Set the data down once more, in full and exactly.

Document structure recognition data
————
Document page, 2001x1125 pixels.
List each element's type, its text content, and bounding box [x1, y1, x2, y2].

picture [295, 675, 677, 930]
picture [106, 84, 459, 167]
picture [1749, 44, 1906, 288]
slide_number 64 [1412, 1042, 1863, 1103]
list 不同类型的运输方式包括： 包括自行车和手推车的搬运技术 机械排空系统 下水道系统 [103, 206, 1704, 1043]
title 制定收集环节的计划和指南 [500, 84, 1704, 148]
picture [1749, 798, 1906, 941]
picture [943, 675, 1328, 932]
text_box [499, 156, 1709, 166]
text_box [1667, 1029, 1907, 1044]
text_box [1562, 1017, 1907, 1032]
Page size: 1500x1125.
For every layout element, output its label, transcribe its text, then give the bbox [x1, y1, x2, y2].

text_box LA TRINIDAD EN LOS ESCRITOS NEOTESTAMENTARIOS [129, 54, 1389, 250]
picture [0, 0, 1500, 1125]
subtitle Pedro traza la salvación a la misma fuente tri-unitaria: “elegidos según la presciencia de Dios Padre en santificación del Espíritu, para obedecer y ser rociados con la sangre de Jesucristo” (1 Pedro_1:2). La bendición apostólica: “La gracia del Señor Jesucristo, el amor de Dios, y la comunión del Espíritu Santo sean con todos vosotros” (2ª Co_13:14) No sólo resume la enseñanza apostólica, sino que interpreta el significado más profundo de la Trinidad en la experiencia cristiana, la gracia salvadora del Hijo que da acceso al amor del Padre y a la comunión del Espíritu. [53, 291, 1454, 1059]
————
- Answer box
Document page, 2001x1125 pixels.
List each element's type, its text content, and bounding box [x1, y1, x2, y2].

picture [295, 675, 677, 930]
picture [106, 84, 459, 167]
picture [1749, 44, 1906, 288]
slide_number 64 [1412, 1042, 1863, 1103]
list 不同类型的运输方式包括： 包括自行车和手推车的搬运技术 机械排空系统 下水道系统 [103, 206, 1704, 1043]
title 制定收集环节的计划和指南 [500, 84, 1704, 148]
picture [1749, 798, 1906, 941]
picture [943, 675, 1328, 932]
text_box [499, 156, 1709, 166]
text_box [1667, 1029, 1907, 1044]
text_box [1562, 1017, 1907, 1032]
Page size: 1500x1125.
For every layout element, output its label, transcribe its text, then give the bbox [x1, y1, x2, y2].

text_box LA TRINIDAD EN LOS ESCRITOS NEOTESTAMENTARIOS [129, 54, 1389, 250]
picture [0, 0, 1500, 1125]
subtitle Pedro traza la salvación a la misma fuente tri-unitaria: “elegidos según la presciencia de Dios Padre en santificación del Espíritu, para obedecer y ser rociados con la sangre de Jesucristo” (1 Pedro_1:2). La bendición apostólica: “La gracia del Señor Jesucristo, el amor de Dios, y la comunión del Espíritu Santo sean con todos vosotros” (2ª Co_13:14) No sólo resume la enseñanza apostólica, sino que interpreta el significado más profundo de la Trinidad en la experiencia cristiana, la gracia salvadora del Hijo que da acceso al amor del Padre y a la comunión del Espíritu. [53, 291, 1454, 1059]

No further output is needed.